Transthoracic and transesophageal echocardiography revealed 13 mm mobile vegetation on a bicuspid aortic valve. IE of dental origin was diagnosed and antibiotic treatment was started on. Post-contrast brain CT-scan showed a ring- enhancing lesion suggesting a cerebral abscess, with a contiguous nodular enhancing lesion (Figure 1a, arrow). Given this radiological aspect, and because immediate cardiac surgery was indicated, a cerebral angiography was performed (Figure 1b).

Cerebral angiography exhibited an infectious Intracranial Aneurysm (IIA) of a distal branch (M4) of the left middle cerebral artery (Figures 2a, 2b), which was successfully treated by glue embolization. The day after the patient underwent mechanic aortic valve replacement and mitral valve plasty. Brain and cardiac outcome was favourable.

Figure 1a: Post-contrast brain CT shows a ring-enhanced lesion (2.0x1.5 cm) in the left parietal lobe, and a contiguous nodular enhancing lesion (2.5 mm) located anteriorly (arrow).
Figure 1b: Catheter cerebral angiography (lateral view, b, c, arrow; orthogonal view, d) shows an aneurysm.

Figure 2: Catheter cerebral angiography (orthogonal view, a, arrow) shows an aneurysm. The maximal opacification is observed during a later phase (parenchymal phase) showing slow filling of the infectious aneurysm (b, arrow).

Discussion

Systemic septic emboli from vegetations complicate between 22 and 50% of cases of IE. Previous studies have shown that valve vegetation size (≥10 mm), location (mitral vs aortic) and mobility are associated with higher risk of embolic events [1]. The brain is the most frequent site of embolism in left-sided IE. These septic emboli are at the origin of brain ischemia (the most common complication) or hemorrhage, Brain Abscesses (BAs) and infectious aneurysms.

Symptomatic neurological complications (15–30% of patients) may be the presenting symptom [2,3]. These complications are associated with a high morbidity and mortality. Bacterial brain abscess is a rare complication of IE, affecting from 1% to 5% of patients [2]. Although a BA can present as a solitary lesion like in our case, multiple ring-enhancing lesions are usually seen [2].

The reported frequency (2-4%) of IIAs in IE is probably underestimated, since they may be clinically silent and resolve under antibiotic therapy [4].
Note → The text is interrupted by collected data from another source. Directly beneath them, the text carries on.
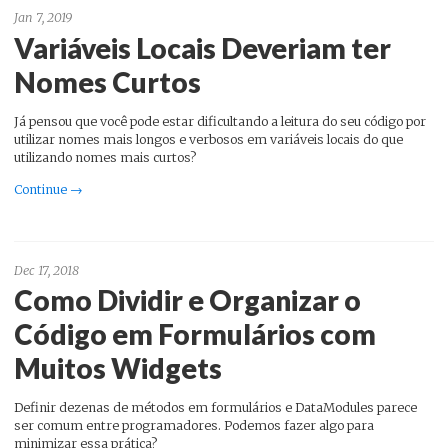
Jan 7, 2019
Variáveis Locais Deveriam ter
Nomes Curtos
Já pensou que você pode estar dificultando a leitura do seu código por
utilizar nomes mais longos e verbosos em variáveis locais do que
utilizando nomes mais curtos?
Continue →
Dec 17, 2018
Como Dividir e Organizar o
Código em Formulários com
Muitos Widgets
Definir dezenas de métodos em formulários e DataModules parece
ser comum entre programadores. Podemos fazer algo para
minimizar essa prática?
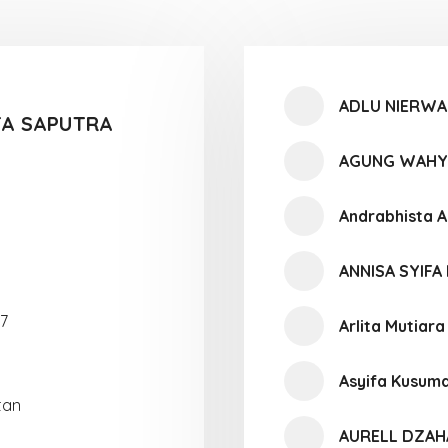
ADLU NIERW
A SAPUTRA
AGUNG WAHY
Andrabhista A
ANNISA SYIFA
7
Arlita Mutiar
Asyifa Kusuma
tan
AURELL DZAH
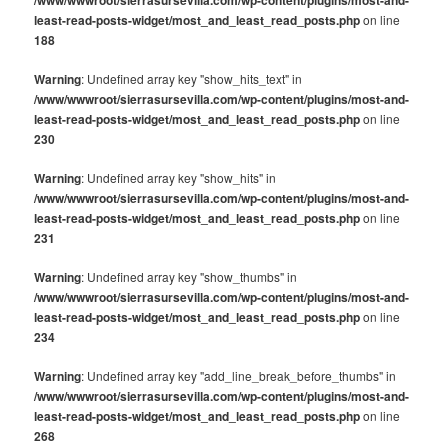
least-read-posts-widget/most_and_least_read_posts.php
on line
188
Warning
: Undefined array key "show_hits_text" in
/www/wwwroot/sierrasursevilla.com/wp-content/plugins/most-and-
least-read-posts-widget/most_and_least_read_posts.php
on line
230
Warning
: Undefined array key "show_hits" in
/www/wwwroot/sierrasursevilla.com/wp-content/plugins/most-and-
least-read-posts-widget/most_and_least_read_posts.php
on line
231
Warning
: Undefined array key "show_thumbs" in
/www/wwwroot/sierrasursevilla.com/wp-content/plugins/most-and-
least-read-posts-widget/most_and_least_read_posts.php
on line
234
Warning
: Undefined array key "add_line_break_before_thumbs" in
/www/wwwroot/sierrasursevilla.com/wp-content/plugins/most-and-
least-read-posts-widget/most_and_least_read_posts.php
on line
268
They are produced by inflammation and destruction of arterial walls and carry a high risk of rupture and hemorrhage. Staphylococcus aureus and Streptococcus viridans are the most frequent germs found in this context.
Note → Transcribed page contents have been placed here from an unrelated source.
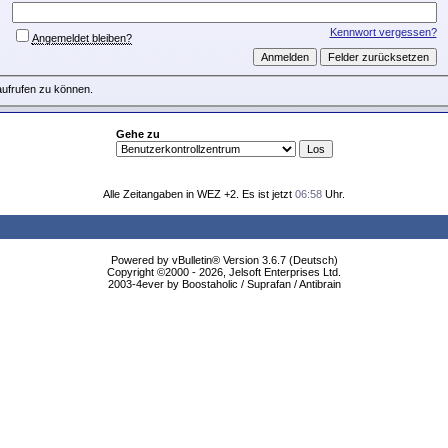
Kennwort vergessen?
Angemeldet bleiben?
aufrufen zu können.
Gehe zu
Alle Zeitangaben in WEZ +2. Es ist jetzt
06:58
Uhr.
Powered by vBulletin® Version 3.6.7 (Deutsch)
Copyright ©2000 - 2026, Jelsoft Enterprises Ltd.
2003-4ever by Boostaholic / Suprafan / Antibrain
Their evolution is unpredictable: IIAs, whether silent or symptomatic, may rupture at any time during the course of the IE. Rapid onset and rupture and rapid growth of IIA during IE have been reported in a few cases [5]. The current case was due to S.viridans and the IIA was silent: the headaches were most likely related to the BA. IIAs diagnosis is challenging and cerebral angiography is the gold standard for diagnosis and monitoring, but is invasive. Many non-invasive imaging methods are widely utilized for the screening of IIAS (Brain angio-CT, MR angiography, contrast-enhanced MR angiography) but all these methods have limitations related to the size these IIAs, often very small- less than 3 mm in diameter- and very distally located on cerebral arteries. The association of an IIA and a brain abscess is even rare in IE-patients.

The interest of the current case is in its unusual radiological presentation: A ring-enhancing abscess with side by side a small round-shaped enhancing lesion, raises the question of the nature of this rounded lesion, and adds an extra diagnostic challenge. Given the IE context, these findings lead to rule out the diagnosis of unruptured IIA. This «signet-ring» aspect may be misinterpreted for a daughter-abscess.

Conclusion

Intracranial aneurysm in IE context may be silent and their association with a brain abscess is even rare.

Faced to unusual cerebral imaging findings in IE context, an IIA must be considered and a vascular imaging must be performed urgently, initially by non-invasive methods.

Declarations

Conflicts of interest: The authors declare that they have no conflicts of interest.

Funding: The authors have not received any financial support.